I don't watch every video clip that's sent my way. I have a young kid crawling around, a wife who's the most interesting person in any room she enters, even if that room is occupied by Angela Merkel or past and current members of Duran Duran, and interests that range from lounging on the couch to napping. Unless I truly applied myself, which would require the sort of cerebral rigor usually associated with Arizona State undergrads, it would be impossible for me to screen every bit of brand- or marketing-minded video that worms its way onto the Internet.
That said, I cannot imagine that there has been or will be a more inadvertently hilarious piece of narration in a clip this year than the one that serves as the statement of purpose in "The Things That Connect Us," Facebook's latest we-R-global-communitarians volley. The line, presented verbatim: "Chairs are for people - and that is why chairs are like Facebook."
The beautiful thing is that I'm not even taking that quote out of context. The video actually spends half of its 1:30 running time touting the virtues - in terms of form, function and, implicitly if not overtly, ass support - of common sitting chair and velour settee alike. It then goes on to note how doorbells, airplanes, basketball and dance floors similarly cement the common bonds of our humanity. See, they all bring people together in a way that they totally wouldn't be brought together in an alternate universe devoid of chairs, doorbells and his-and-her straightjackets. I am not making this up.
The clip commences with a would-be dramatic shot of a lone chair floating or suspended mid-air deep in the wilderness, clearly designed to pose the question, "If a chair falls in the forest, who will tag it on Facebook?" From there, we venture deep into the heart of chair country, home to old people reading on chairs, happy children playing on chairs and sexygals using chairs as sexydance props.
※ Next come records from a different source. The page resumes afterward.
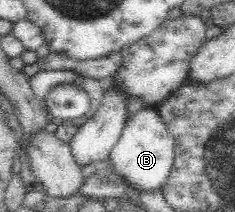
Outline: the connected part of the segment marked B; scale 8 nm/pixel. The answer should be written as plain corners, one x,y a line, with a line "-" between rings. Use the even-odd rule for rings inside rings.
144,107
135,113
131,119
126,119
119,141
113,146
108,157
113,170
135,190
154,192
161,190
167,185
175,164
175,142
169,133
167,126
160,119
158,109

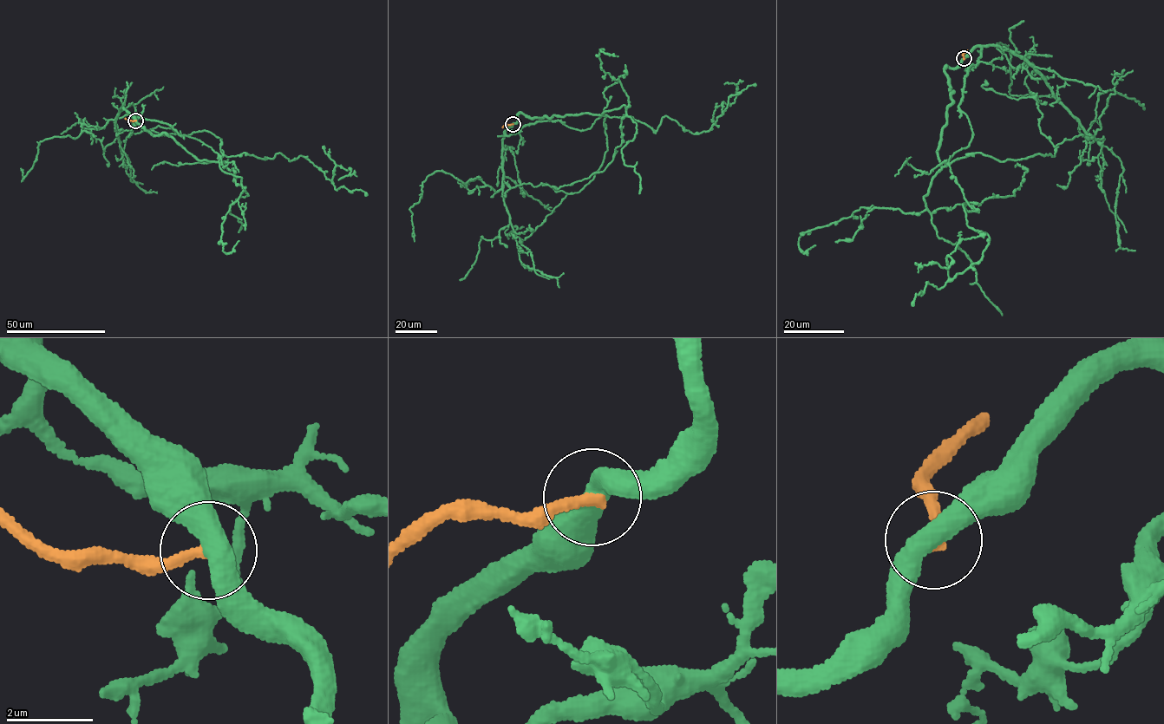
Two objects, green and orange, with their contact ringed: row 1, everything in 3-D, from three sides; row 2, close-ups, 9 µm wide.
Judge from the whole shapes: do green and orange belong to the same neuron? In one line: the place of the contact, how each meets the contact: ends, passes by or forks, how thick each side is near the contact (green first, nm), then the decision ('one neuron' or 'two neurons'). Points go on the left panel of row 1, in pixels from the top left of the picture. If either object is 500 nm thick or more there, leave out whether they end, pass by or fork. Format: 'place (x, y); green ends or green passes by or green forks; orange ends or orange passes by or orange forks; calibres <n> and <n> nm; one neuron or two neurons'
place (135, 120); green passes by; orange ends; calibres 480 and 280 nm; two neurons

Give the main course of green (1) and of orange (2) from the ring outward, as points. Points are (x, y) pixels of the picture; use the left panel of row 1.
1: (135, 120), (199, 159), (219, 161), (221, 140), (158, 126), (130, 133), (123, 153), (130, 180), (142, 184)
2: (135, 120), (125, 118)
People on chairs, the video instructs us, "can tell jokes, or make up stories, or just listen." It doesn't take an advanced degree in semantics to infer alternate activities that might take place on, over, around or in the immediate neighborhood of chairs, like a game of musical chairs.
Dramatic cut to: more images of people on chairs, accompanied by another narrative flourish: "Anyone can sit on a chair and, if the chair is large enough, they can sit down together." So wait - that's why nobody has "liked" my impassioned Facebook post about the Presidential debate? My chair was too small? Social media is tricky.
Then we see a comely young woman crying, probably because the upholsterer couldn't patch the tattered fabric of her favorite chair. We've all been there, friend.
The natural chair/Facebook link clearly established, "The Things That Connect Us" proceeds to rhapsodize about the emotional-connective properties of doorbells and planes, complete with footage of what appears to be a Bar-Mitzvah dance-off. "These are things people use to get together, so they can open up and connect," the narrator says, making me feel triple-bad about wearing construction-grade headphones on my last few flights. The clip ends with the obvious extension of the chairs-are-like-the-Internet-but-with-more-sitting analogy: clips from a massive rally on the Mall, a few quick thoughts on nation-building, a from-outer-space shot of Earth and musing about whether there are universes other than our own - and, if so, whether those universes are populated by civilizations that hold their chairmakers in similarly high esteem.
I have no idea what else to say about "The Things That Connect Us," other than to recommend that everyone bask in its supreme self-delusion. I'm totally okay with most everything about Facebook - which, in exchange for the privilege of letting me see if I'm thinner and less bald than my high-school classmates, is more than welcome to harvest my personal data, my likes/dislikes and my nonessential organs. But please, leave the inspiration and big important globalisticish thoughts to marketers who know how to frame them. You know, like the pharma companies.